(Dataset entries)
------------------------------------

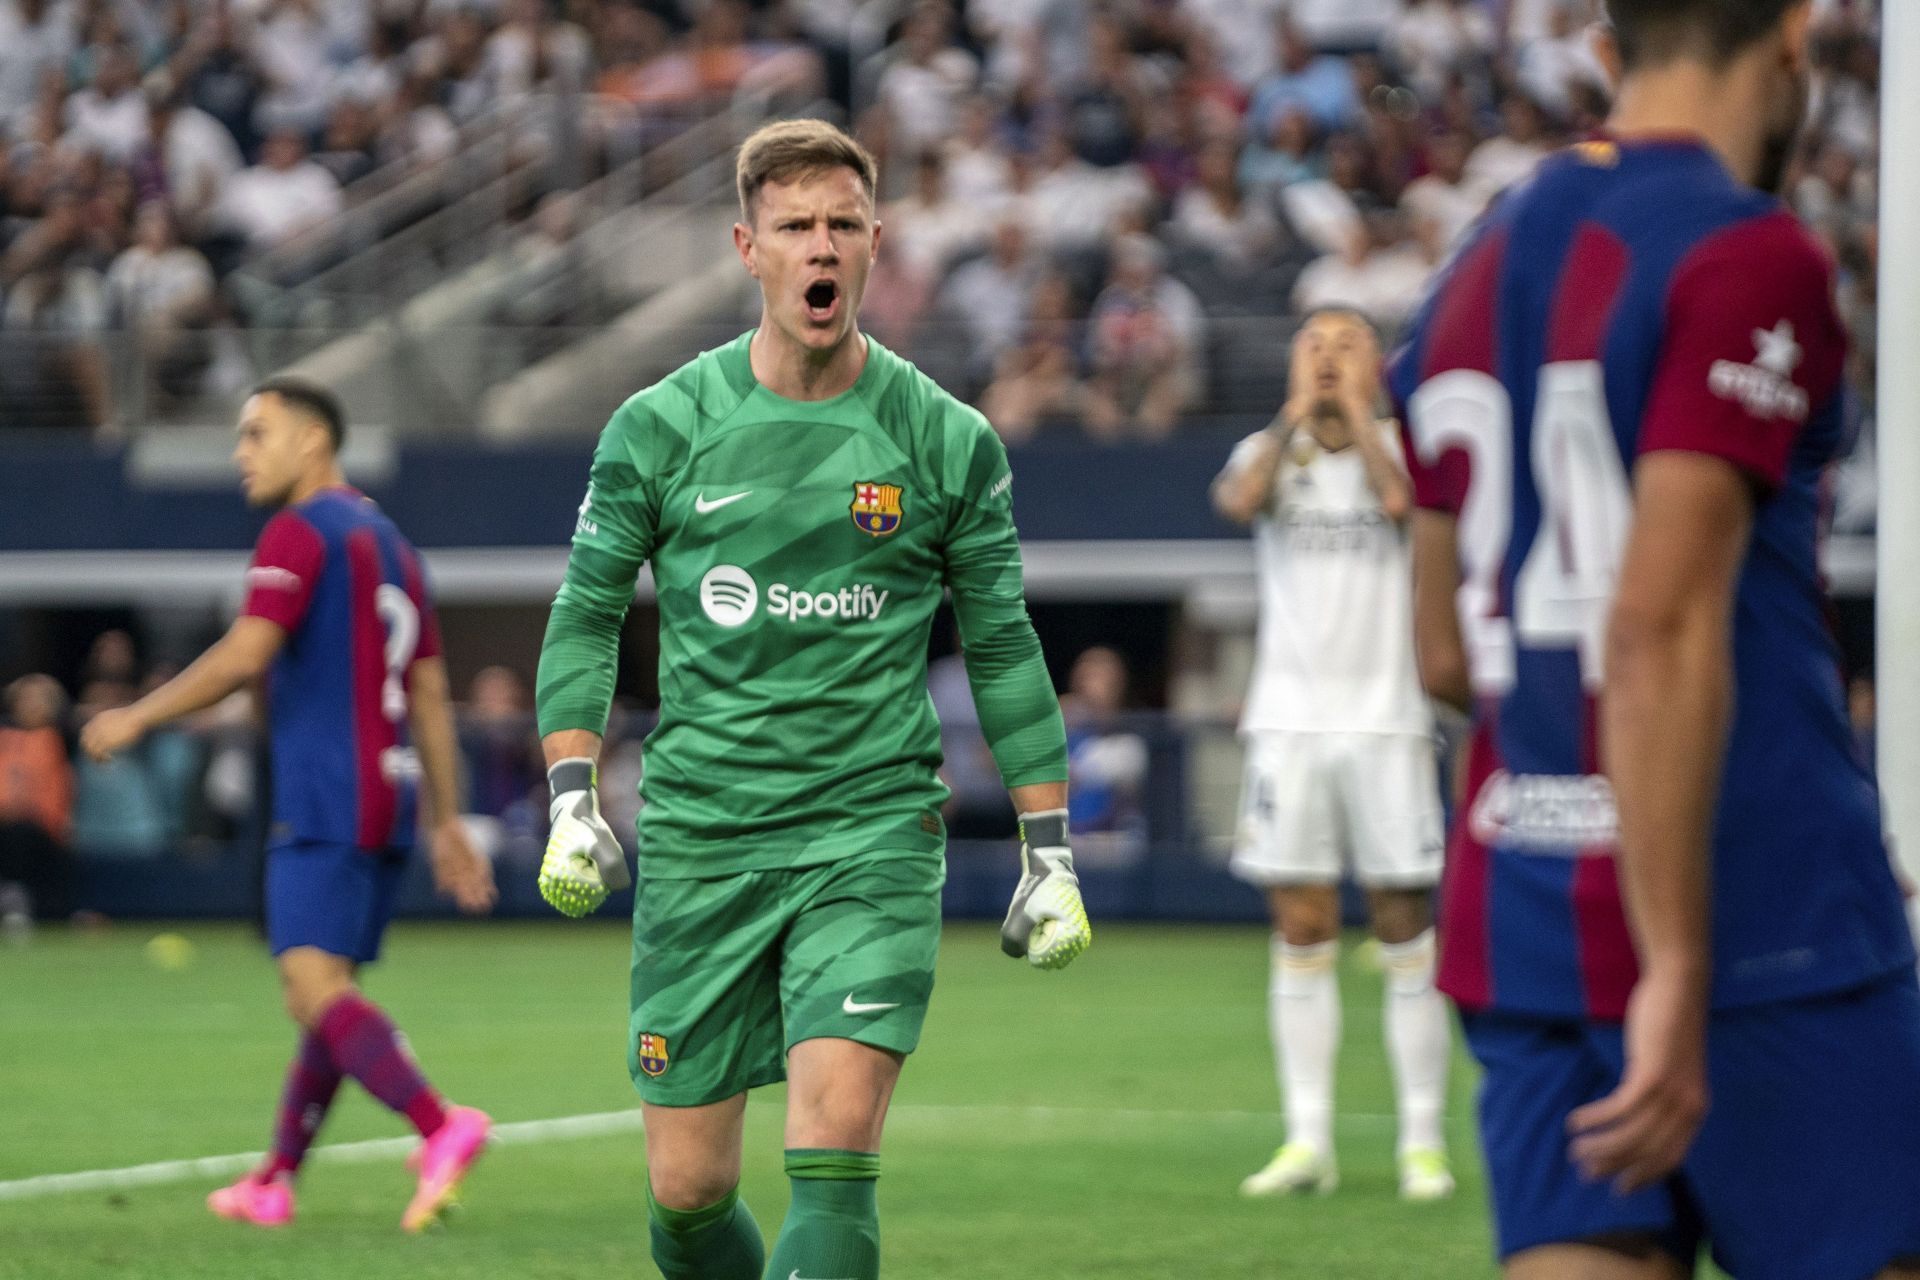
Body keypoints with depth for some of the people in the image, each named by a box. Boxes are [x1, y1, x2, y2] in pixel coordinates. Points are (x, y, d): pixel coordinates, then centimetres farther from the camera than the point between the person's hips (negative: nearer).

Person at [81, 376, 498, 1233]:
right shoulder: (388, 542, 21)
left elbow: (244, 656, -17)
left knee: (316, 985, -19)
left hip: (324, 804, -9)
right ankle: (274, 1183, 19)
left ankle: (439, 1126, -36)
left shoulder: (300, 534, -6)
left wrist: (137, 718, -8)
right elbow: (430, 693, 20)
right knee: (319, 998, 14)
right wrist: (446, 824, 21)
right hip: (387, 800, 9)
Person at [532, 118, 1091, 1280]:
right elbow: (587, 612, 9)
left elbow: (1003, 648, 9)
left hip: (872, 833, -1)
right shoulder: (662, 428, 2)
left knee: (835, 1150, -19)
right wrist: (574, 802, -2)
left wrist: (1050, 849, 7)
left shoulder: (947, 442, 1)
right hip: (699, 836, 1)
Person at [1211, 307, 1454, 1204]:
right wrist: (1298, 410, -8)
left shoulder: (1401, 447, 3)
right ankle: (1307, 1142, 4)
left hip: (1387, 721, -2)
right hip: (1290, 720, 2)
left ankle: (1423, 1142, 4)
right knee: (1302, 935, 2)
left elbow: (1400, 499, -20)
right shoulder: (1270, 450, 9)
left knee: (1407, 932, -1)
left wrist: (1354, 406, -9)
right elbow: (1238, 499, -14)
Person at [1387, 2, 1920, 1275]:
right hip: (1763, 923, -7)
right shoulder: (1749, 260, -11)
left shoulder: (1480, 273, 14)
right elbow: (1661, 628, -20)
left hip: (1517, 919, 7)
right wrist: (1677, 970, -21)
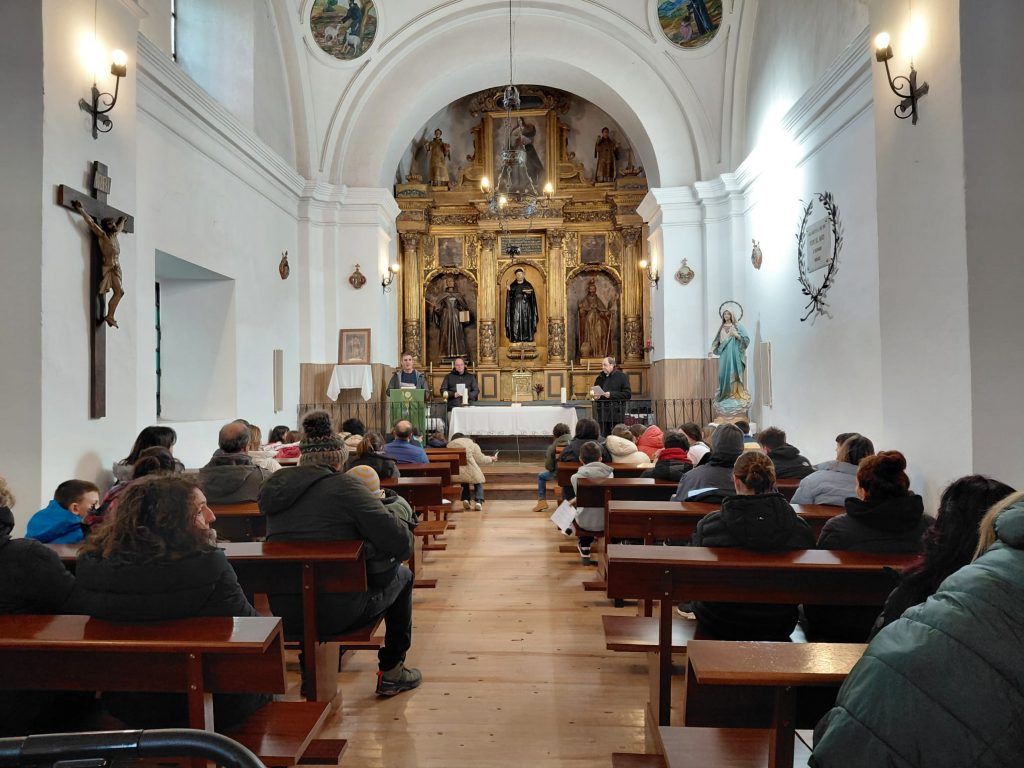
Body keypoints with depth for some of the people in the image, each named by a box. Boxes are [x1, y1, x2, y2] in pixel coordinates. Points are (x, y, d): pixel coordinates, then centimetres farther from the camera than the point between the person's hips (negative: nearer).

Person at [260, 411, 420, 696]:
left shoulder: (275, 486, 4)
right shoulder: (343, 485, -15)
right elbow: (400, 542, -21)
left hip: (285, 614, 7)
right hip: (337, 613, -6)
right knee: (401, 575, 20)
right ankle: (391, 672, 26)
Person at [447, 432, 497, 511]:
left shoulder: (450, 444, 22)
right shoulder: (472, 444, 14)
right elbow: (480, 459, 10)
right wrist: (492, 458, 27)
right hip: (470, 471, -3)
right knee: (478, 482, 21)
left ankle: (465, 499, 17)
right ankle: (478, 501, 2)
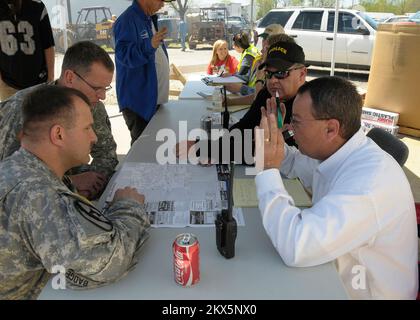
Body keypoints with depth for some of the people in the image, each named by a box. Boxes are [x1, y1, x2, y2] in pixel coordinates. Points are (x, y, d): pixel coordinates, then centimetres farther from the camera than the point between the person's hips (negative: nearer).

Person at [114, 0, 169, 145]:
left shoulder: (147, 19, 11)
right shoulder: (127, 20, -18)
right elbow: (123, 54, -28)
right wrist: (150, 46, -41)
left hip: (150, 95, 9)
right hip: (135, 99, -9)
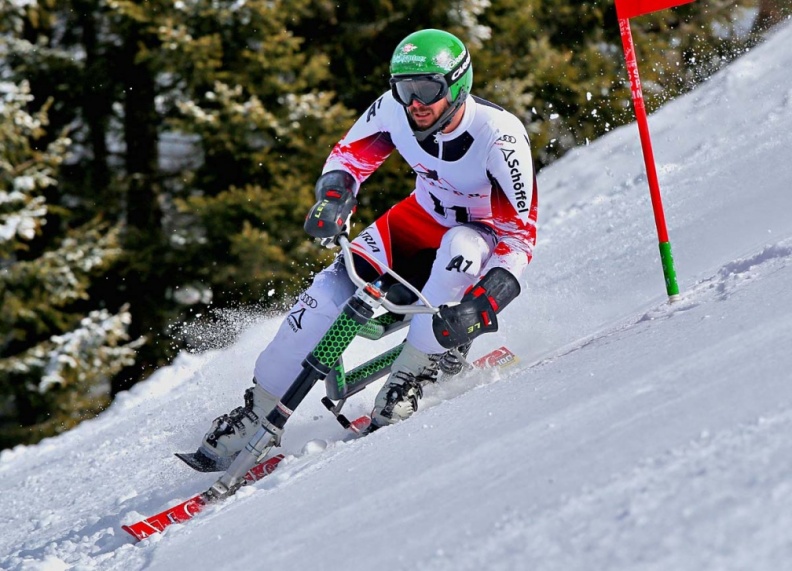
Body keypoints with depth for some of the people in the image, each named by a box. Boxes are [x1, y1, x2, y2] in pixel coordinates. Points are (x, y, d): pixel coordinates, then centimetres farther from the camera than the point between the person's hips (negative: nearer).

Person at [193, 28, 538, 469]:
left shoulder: (500, 136, -32)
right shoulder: (395, 108, -19)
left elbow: (521, 235, -31)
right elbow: (350, 155, 1)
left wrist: (481, 306, -44)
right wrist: (334, 197, -21)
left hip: (485, 238, -4)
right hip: (423, 218, 4)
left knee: (462, 247, -40)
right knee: (333, 289, -14)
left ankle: (412, 372, -25)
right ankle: (256, 411, -1)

------------------------------------

§ **TO DO**: Quote word for word only the lines above from the one containing "left elbow: (244, 656, -17)" through the one containing "right ankle: (391, 672, 26)". Pictures stay out of your copy.

§ **WRITTEN RESPONSE**:
left elbow: (244, 656, -17)
left knee: (316, 985, -19)
left hip: (324, 804, -9)
right ankle: (274, 1183, 19)
left ankle: (439, 1126, -36)
left shoulder: (300, 534, -6)
left wrist: (137, 718, -8)
right elbow: (430, 693, 20)
right knee: (319, 998, 14)
right wrist: (446, 824, 21)
right hip: (387, 800, 9)
Person at [532, 118, 1091, 1280]:
right elbow: (587, 612, 9)
left elbow: (1003, 648, 9)
left hip: (872, 833, -1)
right shoulder: (662, 428, 2)
left knee: (835, 1150, -19)
right wrist: (574, 802, -2)
left wrist: (1050, 849, 7)
left shoulder: (947, 442, 1)
right hip: (699, 836, 1)
Person at [1211, 307, 1454, 1204]:
right wrist: (1298, 410, -8)
left shoulder: (1401, 447, 3)
right ankle: (1307, 1142, 4)
left hip: (1387, 721, -2)
right hip: (1290, 720, 2)
left ankle: (1423, 1142, 4)
right knee: (1302, 935, 2)
left elbow: (1400, 499, -20)
right shoulder: (1270, 450, 9)
left knee: (1407, 932, -1)
left wrist: (1354, 406, -9)
right elbow: (1238, 499, -14)
Person at [1387, 2, 1920, 1275]:
right hip: (1763, 923, -7)
right shoulder: (1749, 260, -11)
left shoulder: (1480, 273, 14)
right elbow: (1661, 628, -20)
left hip: (1517, 919, 7)
right wrist: (1677, 970, -21)
Body keypoints with depth for some of the people in the image, each named by a box. Boxes are [x1, y1, x2, y2] in pixel coordinates. Points are (x, y, d): pixel coordinates, then centimetres farther from the camera than the point between the person's hips (negative: nearer).

Person at [260, 411, 420, 696]:
left shoulder: (275, 486, 4)
right shoulder: (343, 485, -15)
right elbow: (400, 542, -21)
left hip: (285, 614, 7)
right hip: (337, 613, -6)
right knee: (401, 575, 20)
right ankle: (391, 672, 26)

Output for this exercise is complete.